What the task requires:
Copy the lines of the data word for word, from the line with "Issuer Services: Revenue" to the line with "Employee Share Plans", both included.

Task input:
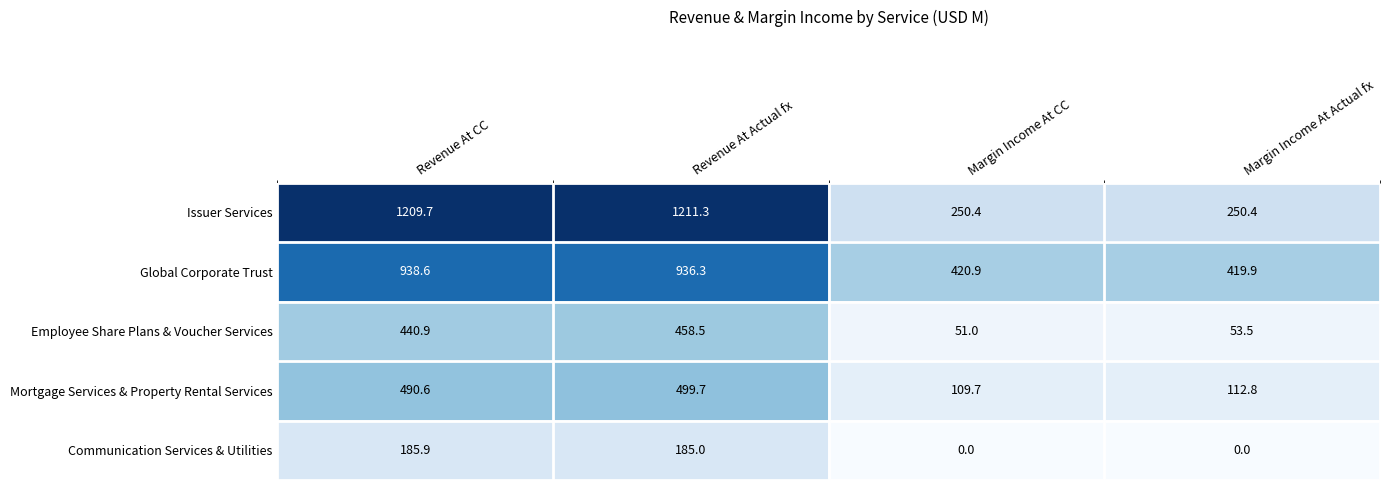

Reading left to right, what are all the values shown in this chart?

Issuer Services: Revenue At CC=1209.7	Revenue At Actual fx=1211.3	Margin Income At CC=250.4	Margin Income At Actual fx=250.4
Global Corporate Trust: Revenue At CC=938.6	Revenue At Actual fx=936.3	Margin Income At CC=420.9	Margin Income At Actual fx=419.9
Employee Share Plans & Voucher Services: Revenue At CC=440.9	Revenue At Actual fx=458.5	Margin Income At CC=51.0	Margin Income At Actual fx=53.5
Mortgage Services & Property Rental Services: Revenue At CC=490.6	Revenue At Actual fx=499.7	Margin Income At CC=109.7	Margin Income At Actual fx=112.8
Communication Services & Utilities: Revenue At CC=185.9	Revenue At Actual fx=185.0	Margin Income At CC=0.0	Margin Income At Actual fx=0.0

Exercise result:
Issuer Services: Revenue At CC=1209.7	Revenue At Actual fx=1211.3	Margin Income At CC=250.4	Margin Income At Actual fx=250.4
Global Corporate Trust: Revenue At CC=938.6	Revenue At Actual fx=936.3	Margin Income At CC=420.9	Margin Income At Actual fx=419.9
Employee Share Plans & Voucher Services: Revenue At CC=440.9	Revenue At Actual fx=458.5	Margin Income At CC=51.0	Margin Income At Actual fx=53.5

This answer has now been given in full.